Significantly elevated water level during hurricane impact plays a crucial part in controlling barrier-beach erosion and overwash. Accurately measuring and predicting the maximum water level is essential in understanding and assessing hurricane-induced morphological changes. Three factors contribute to the elevated water level during hurricane impact: storm surge, wave setup, and swash runup. Storm surge can be measured by numerous tide gages along the coast and is relatively well documented. A number of well-established models are available to predict storm surges. Wave setup and swash runup are difficult to measure and typically not monitored in a long term, and therefore poorly documented. Several empirical models have been developed to predict the maximum wave setup and swash runup using offshore deep-water wave conditions. None of the existing models are adequately verified for the application along the Gulf coast.
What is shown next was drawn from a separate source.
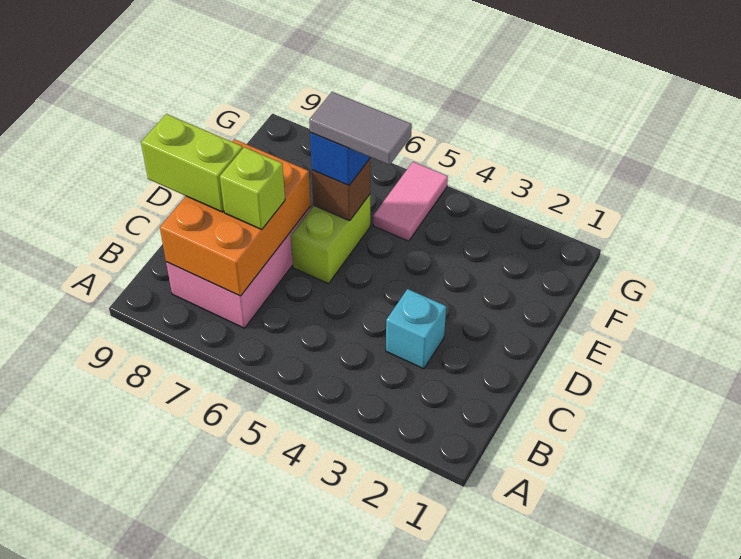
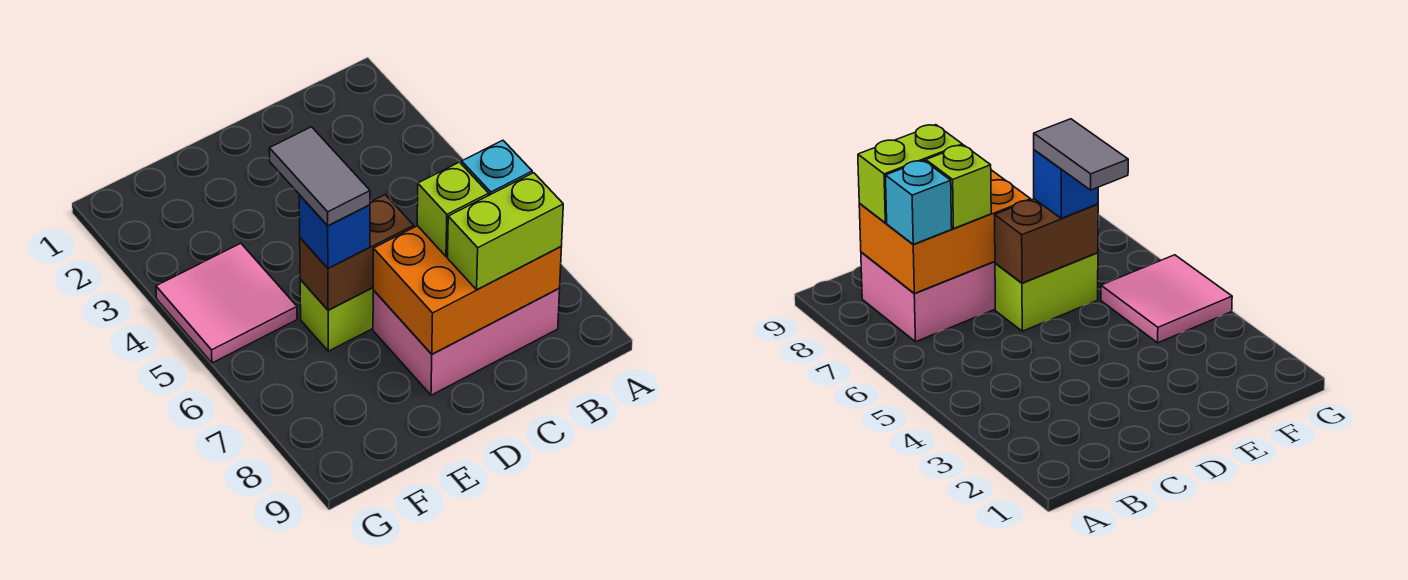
cyan 1x1 brick [386,289,446,369] -> cyan 1x1 brick moved to [462,140,532,195]
lime 1x2 brick [141,114,243,212] -> lime 1x2 brick turned to [447,173,563,290]
brown 1x1 brick [312,159,370,221] -> brown 1x2 brick [300,195,414,310]
pink 1x2 tile [373,162,448,241] -> pink 2x2 tile [156,243,297,363]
Maximum water level can be deduced from the maximum elevation of significant morphological change. In this study, beach/dune surveys were conducted at numerous locations along the Florida Gulf barrier coasts immediately before and after the impacts of Hurricanes Frances, Ivan, and Jeanne. Maximum storm water levels were obtained by comparing pre- and post-storm beach/dune profiles. The highest elevation of significant beach/dune change (e.g., level of back-beach erosion, upper limit of foreshore slope change, dune scarping in some case, and berm buildup) corresponds to the highest water-level elevation, and is therefore used in this study to define the maximum storm-water level. Comparing the “measured” highest water level and the measured storm surge from existing tide gages, the former is considerably higher than the later. The difference is due to wave setup and swash runup. Present data indicate that wave setup and swash runup constitute a large portion, up to 50%, of the elevated water level. Two existing empirical formulas yielded reasonable estimates of the wave setup and swash runup for the Florida Gulf coast.